====== ENTRIES SUPPLIED ======

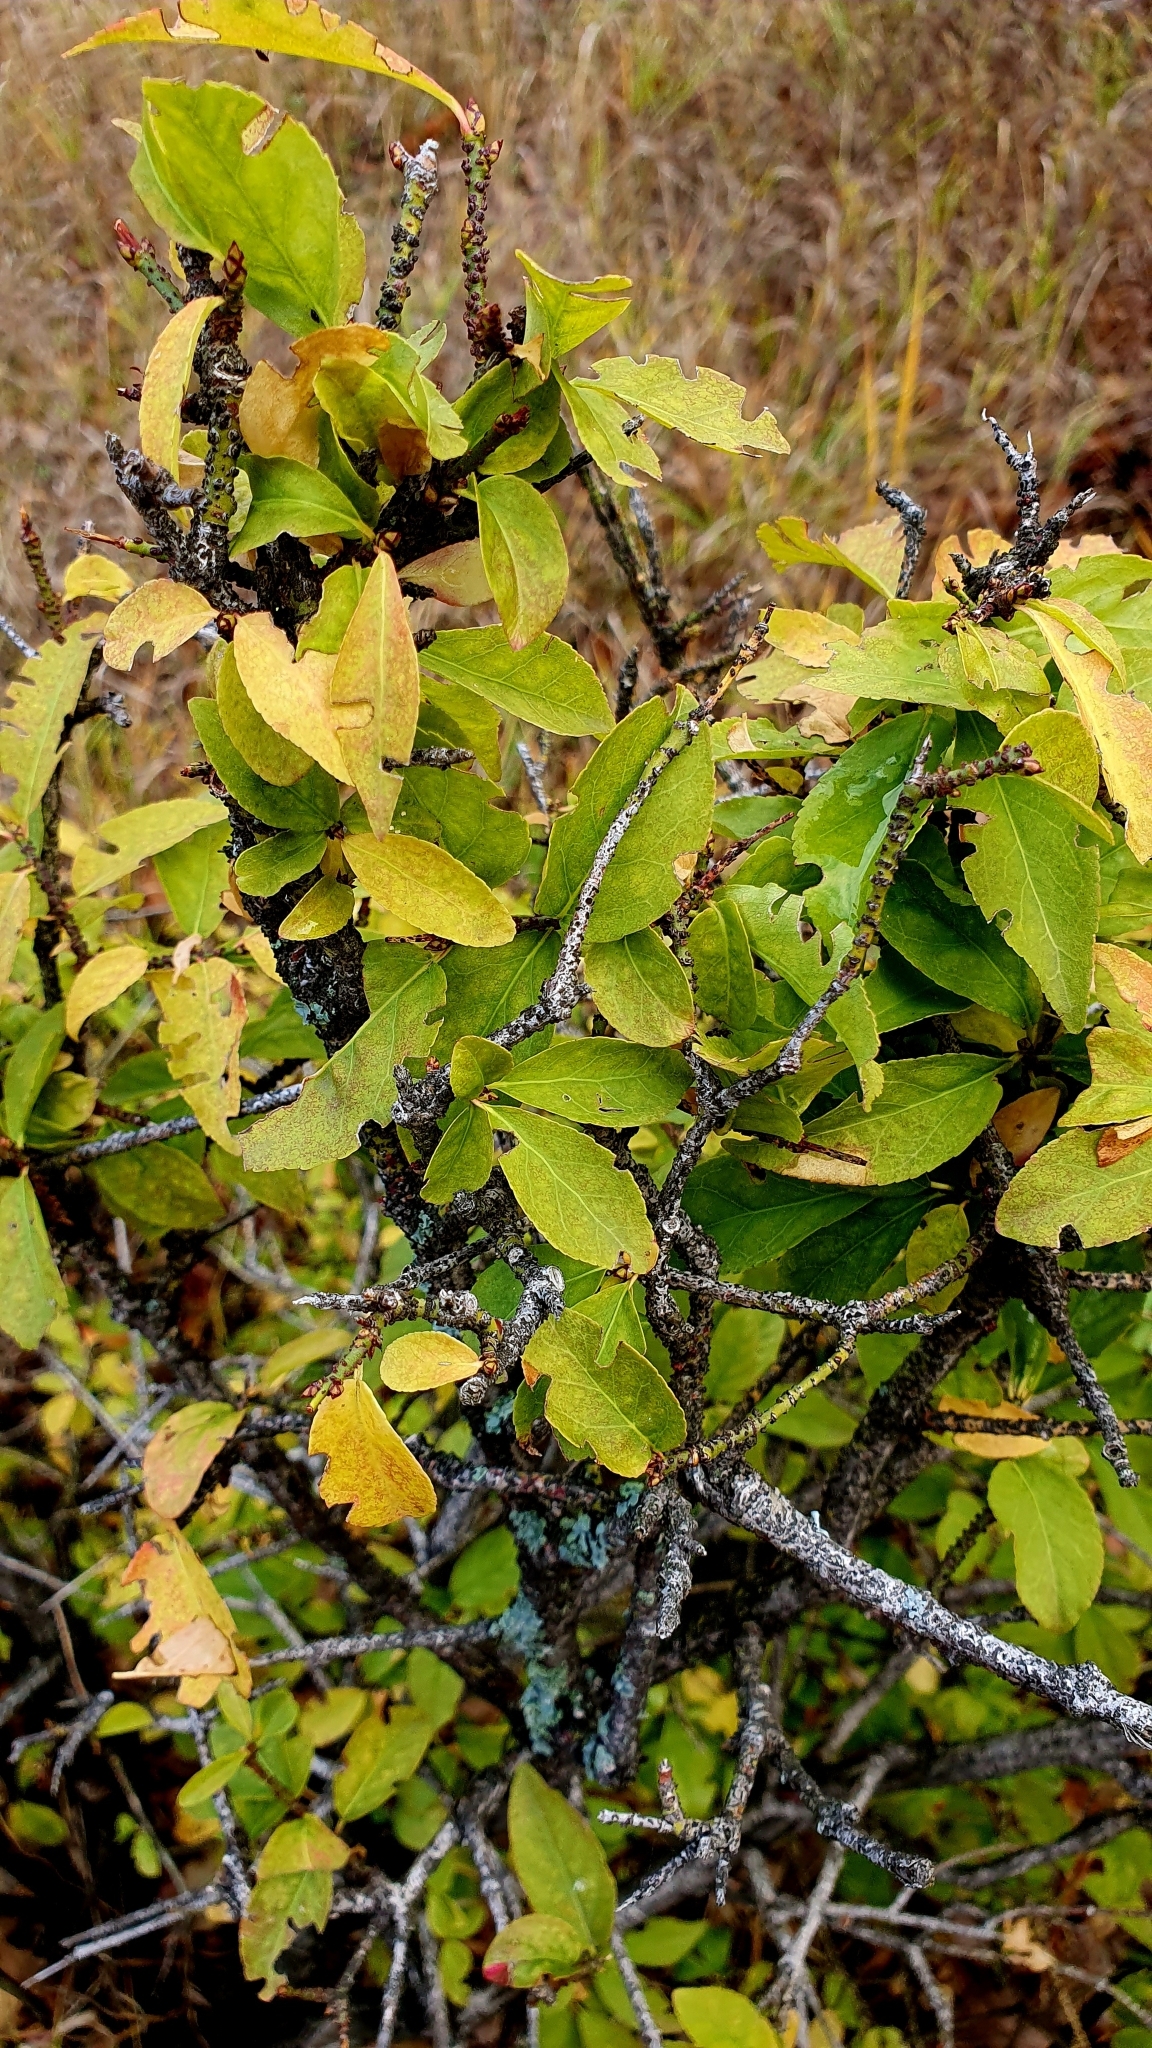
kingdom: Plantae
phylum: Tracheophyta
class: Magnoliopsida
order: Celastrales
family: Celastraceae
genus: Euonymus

======
====== ENTRIES SUPPLIED ======

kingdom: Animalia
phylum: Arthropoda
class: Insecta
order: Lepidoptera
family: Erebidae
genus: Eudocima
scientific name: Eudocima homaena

======

• _PROBLEM_
Convert the lines from the one containing "phylum: Arthropoda" up to and including the one containing "scientific name: Eudocima homaena" into a numbered list, leaving out any blank lines.

• _THE COMPLETED TASK_
1. phylum: Arthropoda
2. class: Insecta
3. order: Lepidoptera
4. family: Erebidae
5. genus: Eudocima
6. scientific name: Eudocima homaena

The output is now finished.